Published by Peter Boler on November 10, 2020
In part one of this series, I pointed out that in times of economic downturns, like we are seeing with COVID-19, the natural tendency is to reduce if not eliminate the level of investment in new technologies and methodologies – an obvious approach to dealing with economic uncertainty. However, while this is viable over the short term, the reality is that all businesses have to re-evaluate their operational priorities to ensure they emerge from the crisis in a better position to deal with new economic realities. For many laboratory-dependent organizations, this means looking for ways to become more efficient, perhaps even increasing throughput while spending less, but still generating accurate results.
I want to dig a little deeper into the advantages of the VUV Analyzer™ Platform for Fuels as it relates to improvements in operational efficiency and long-term cost reduction.
Let’s start by looking at the platform itself. The VUV Analyzer Platform for Fuels is designed to analyze different fuel types (Figure 1), with no changes in hardware or setup. This is significant because it means you can easily switch between gasoline (ASTM D8071), jet fuel (ASTM D8267) and diesel/biodiesel (ASTM # Pending).
Table 1 highlights the traditional analytical techniques and methods used for the analysis of these different fuels. Depending on what you are trying to achieve, you will need to run multiple samples on different analytical techniques. From an efficiency standpoint, this requires a lot of time and depending on the techniques, significant expertise. Since the VUV Analyzer Platform is automated and uses a single column, there is minimal impact to productivity when switching between analysis types. This allows you to consolidate fuels analysis to a single platform while increasing the efficiency of the analyst. Ultimately you can increase analytical throughput with fewer analytical techniques. But what about cost?
Logically, it would make sense that reducing the number of analytical techniques would have a dramatic impact on cost. In part 1, I showed that when using the VUV Analyzer Platform for Fuels running ASTM D8071, you could reduce the cost-per-analysis from approximately $64.63 USD per sample to $5.21 USD. For jet fuel (Figure 2), cost-per-analysis can be reduced to $3.07 USD per sample compared to FIA (ASTM D1319) at $51.49 USD, and HPLC (ASTM D6379) at $8.98 USD per sample. How is this possible?
The answer is not all that complicated and takes into account three different variables: cost-of-acquisition, cost-of-maintenance and consumables, and cost-of-labor. Let’s consider each:
Usually the cost to acquire the hardware gets the most attention as it is the upfront cost needed. Depending on the instrumentation required, it can be inexpensive like FIA or more expensive like GC-MS. To be fair implementing the VUV Analyzer Platform does require more capital investment compared to other techniques, which is reflected in Figure 2 with a higher cost-per-sample on the capital line. It is important to note that the number is greatly influenced by whether or not the VUV Analyzer hardware is being added-on to an existing GC (which reduces the capital requirement) or a new GC. However, the capital investment is only a small part of the story.
Cost-of-Maintenance and Consumables
Consolidating from multiple analytical techniques reduces the number of instruments in the lab.
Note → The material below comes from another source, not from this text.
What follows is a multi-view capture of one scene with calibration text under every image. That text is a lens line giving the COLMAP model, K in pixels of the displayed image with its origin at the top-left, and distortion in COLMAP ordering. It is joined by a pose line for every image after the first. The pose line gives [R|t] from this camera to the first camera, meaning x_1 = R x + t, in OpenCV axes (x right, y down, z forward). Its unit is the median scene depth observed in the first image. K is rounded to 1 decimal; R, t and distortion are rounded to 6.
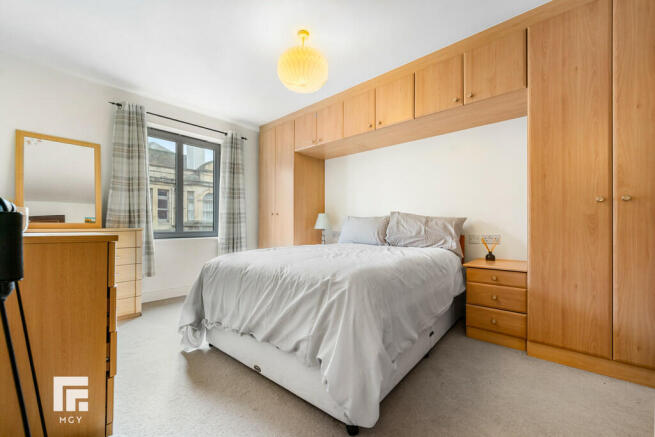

This means less maintenance and consumables cost over time. Simply put, using the VUV Analyzer Platform reduces the number of GCs and gas consumption, eliminates expensive consumables like platinum reactors used in GC-OFID, eliminates the need for ion source cleanings and expensive deuterated standards. Additionally, there are no expensive dyes (FIA) or hazardous solvents like those used in HPLC. The VUV Analyzer Platform has one consumable – a lamp that only needs to be replaced every 2000 hours. To put this in perspective, one user of the VUV Analyzer Platform running ASTM D8071 and D8267 has calculated that they will save approximately $125,000 USD per year (excluding labor) by replacing the other techniques with the VUV Analyzer Platform.
The last variable is labor. Any discussion of labor cost almost always revolves around reduction. However, when I refer to reducing the cost-of-labor, I am actually referring to better utilization of existing resources as opposed to the elimination of that cost. Simply put, since the VUV Analyzer Platform eliminates the need for multiple analytical techniques, is automated and calibration free, and does not require any changes in hardware or setup when changing between fuels types, laboratory resources can be utilized on other high priority projects – which means more productivity.
As discussed in part 1, in times of economic uncertainty, it is usually capital expenditures which get delayed or eliminated first. Laboratories that look to eliminate long-term recurring costs first are often better positioned to emerge from economic uncertainties. Strategic capital investments that have a positive impact on reducing operating costs and generating operational efficiencies over the long term are critical to future success.